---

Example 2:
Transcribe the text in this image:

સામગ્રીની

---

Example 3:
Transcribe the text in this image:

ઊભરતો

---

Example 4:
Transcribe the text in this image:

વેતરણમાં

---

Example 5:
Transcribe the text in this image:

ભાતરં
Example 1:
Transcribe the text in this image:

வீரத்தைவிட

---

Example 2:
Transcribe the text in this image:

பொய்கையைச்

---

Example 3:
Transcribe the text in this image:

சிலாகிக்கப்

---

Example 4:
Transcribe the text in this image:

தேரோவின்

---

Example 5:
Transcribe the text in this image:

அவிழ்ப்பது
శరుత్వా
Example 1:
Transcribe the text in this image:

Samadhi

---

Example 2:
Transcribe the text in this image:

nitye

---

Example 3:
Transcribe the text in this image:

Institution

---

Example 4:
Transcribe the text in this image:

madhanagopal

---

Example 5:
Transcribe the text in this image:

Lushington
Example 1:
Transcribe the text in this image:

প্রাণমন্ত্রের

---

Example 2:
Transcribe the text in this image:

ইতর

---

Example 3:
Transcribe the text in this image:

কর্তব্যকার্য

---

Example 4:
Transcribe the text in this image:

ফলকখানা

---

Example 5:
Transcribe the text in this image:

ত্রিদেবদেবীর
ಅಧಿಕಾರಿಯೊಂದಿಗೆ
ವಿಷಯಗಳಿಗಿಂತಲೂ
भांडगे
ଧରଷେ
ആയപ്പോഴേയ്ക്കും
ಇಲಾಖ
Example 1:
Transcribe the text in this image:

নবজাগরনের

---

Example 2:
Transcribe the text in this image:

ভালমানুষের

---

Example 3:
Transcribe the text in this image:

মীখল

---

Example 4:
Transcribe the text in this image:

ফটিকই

_WORK ITEM:_
The answer is the full set of records above, repeated exactly.

_ANSWER TO THIS PROBLEM:_
---

Example 2:
Transcribe the text in this image:

સામગ્રીની

---

Example 3:
Transcribe the text in this image:

ઊભરતો

---

Example 4:
Transcribe the text in this image:

વેતરણમાં

---

Example 5:
Transcribe the text in this image:

ભાતરં
Example 1:
Transcribe the text in this image:

வீரத்தைவிட

---

Example 2:
Transcribe the text in this image:

பொய்கையைச்

---

Example 3:
Transcribe the text in this image:

சிலாகிக்கப்

---

Example 4:
Transcribe the text in this image:

தேரோவின்

---

Example 5:
Transcribe the text in this image:

அவிழ்ப்பது
శరుత్వా
Example 1:
Transcribe the text in this image:

Samadhi

---

Example 2:
Transcribe the text in this image:

nitye

---

Example 3:
Transcribe the text in this image:

Institution

---

Example 4:
Transcribe the text in this image:

madhanagopal

---

Example 5:
Transcribe the text in this image:

Lushington
Example 1:
Transcribe the text in this image:

প্রাণমন্ত্রের

---

Example 2:
Transcribe the text in this image:

ইতর

---

Example 3:
Transcribe the text in this image:

কর্তব্যকার্য

---

Example 4:
Transcribe the text in this image:

ফলকখানা

---

Example 5:
Transcribe the text in this image:

ত্রিদেবদেবীর
ಅಧಿಕಾರಿಯೊಂದಿಗೆ
ವಿಷಯಗಳಿಗಿಂತಲೂ
भांडगे
ଧରଷେ
ആയപ്പോഴേയ്ക്കും
ಇಲಾಖ
Example 1:
Transcribe the text in this image:

নবজাগরনের

---

Example 2:
Transcribe the text in this image:

ভালমানুষের

---

Example 3:
Transcribe the text in this image:

মীখল

---

Example 4:
Transcribe the text in this image:

ফটিকই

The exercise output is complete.